Kelima, pengaturan tentang ormas asing. Dalam Pasal 39 RUU Ormas, dikatakan Ormas asing dalam pelaksanaan kegiatanya wajib bekerja sama atau melibatkan ormas Indonesia. Namun yang harus dikawal adalah apakah ormas Indonesia yang diajak bekerja sama perlu dipilih berdasarkan syarat-syarat tertentu, semisal lama beroperasi dan statusnya sudah berbadan hukum. Hal ini untuk menghindari rekayasa pembentukkan Ormas Indonesia yang muncul tiba-tiba hanya untuk kepentingan terlaksananya kegiatan ormas asing di Indonesia yang bukan tidak mungkin mengganggu kepentingan nasional kita.
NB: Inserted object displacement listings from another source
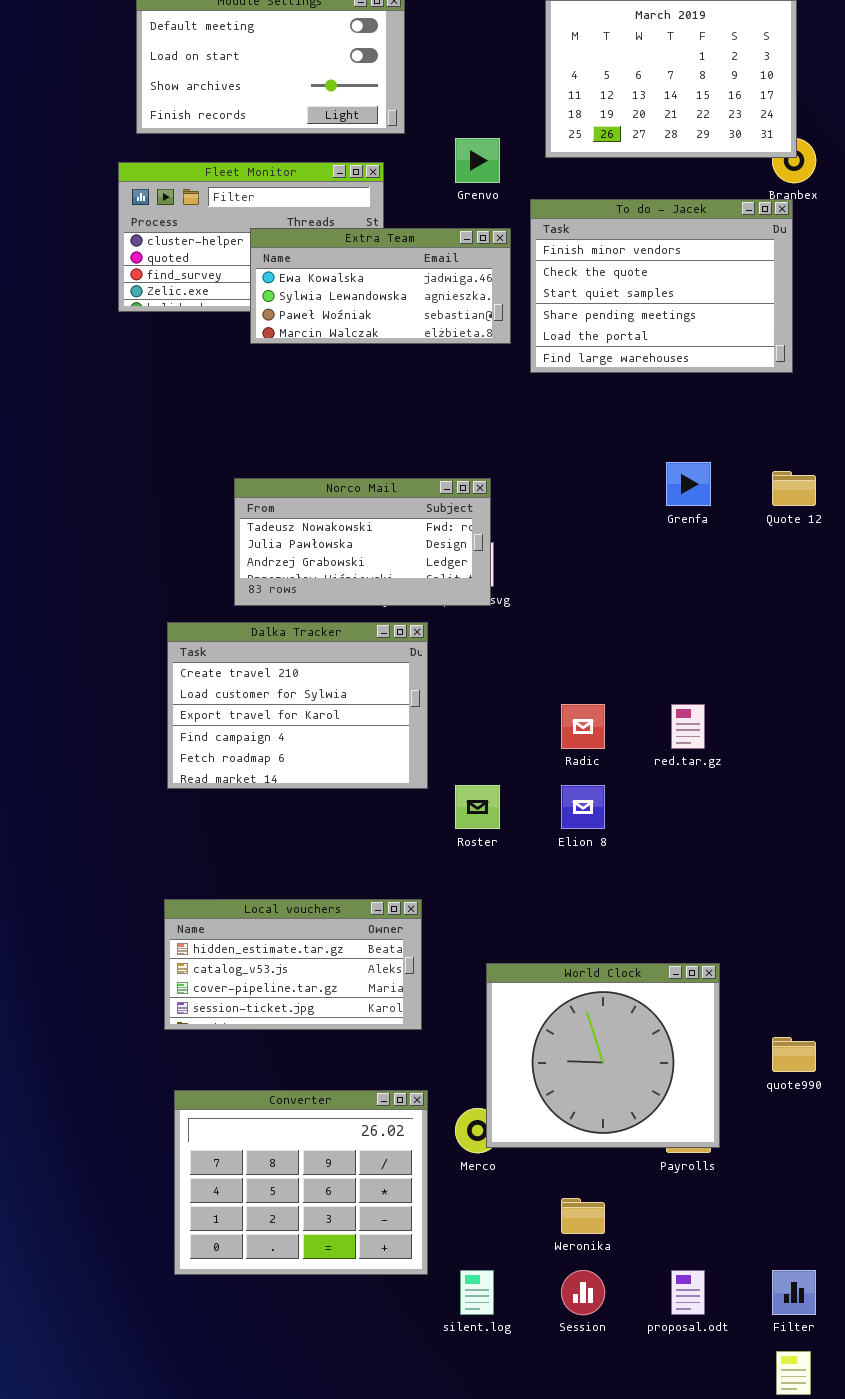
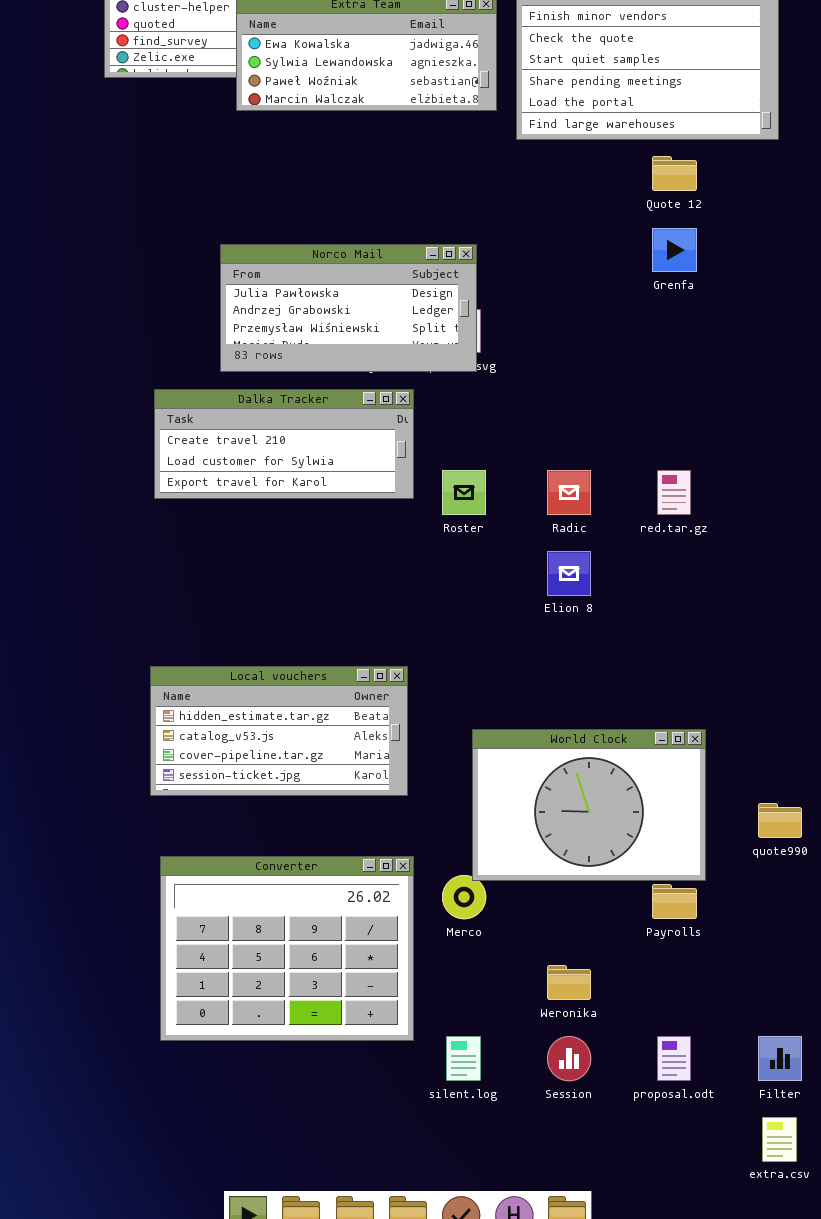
Quote 12: [772,471,816,506] -> [652,156,697,191], moved
Norco Mail: [234,478,491,606] -> [220,244,477,372], scrolled down 1 row
Dalka Tracker: [167,622,428,789] -> [154,389,414,499], resized
Roster: [455,785,500,829] -> [442,470,486,515], moved
World Clock: [486,963,720,1148] -> [472,729,706,881], resized

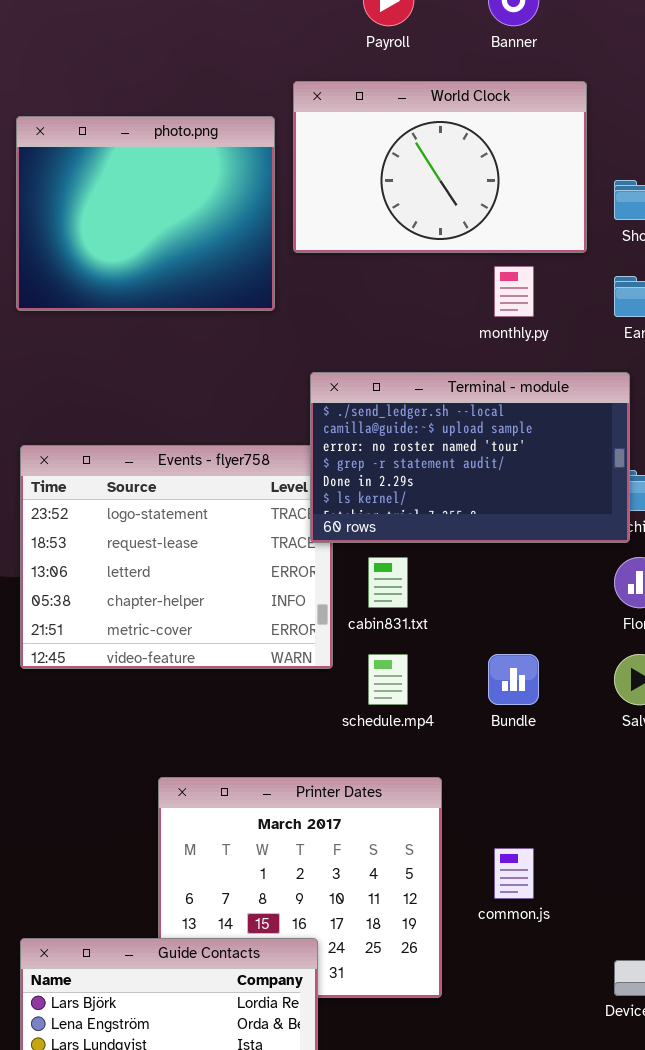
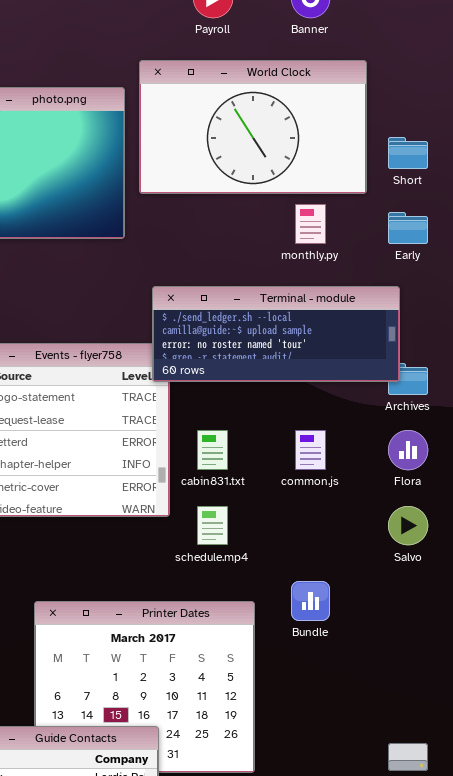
Terminal - module: [310,372,630,543] -> [152,286,400,382], resized
Bundle: [488,654,539,705] -> [291,581,330,621], moved
common.js: [494,848,534,899] -> [295,430,326,470], moved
Untuk itu penting kiranya dalam merevisi UU Ormas, pembuat undang-undang merujuk pada Pancasila dan UUD 1945. Hal ini agar hasil revisi mempunyai ruh dan semangat yang sesuai dengan nilai-nilai luhur yang hidup dan berkembang di masyarakat. Baik pihak pemerintah maupun ormas harus memahami, pengaturan terhadap salah satu elemen masyarakat ini diwujudkan bukan dalam makna yang represif dan subordinatif. Keduanya harus bekerja sama untuk mewujudkan sistem masyarakat yang ideal, madani, dan berdikari.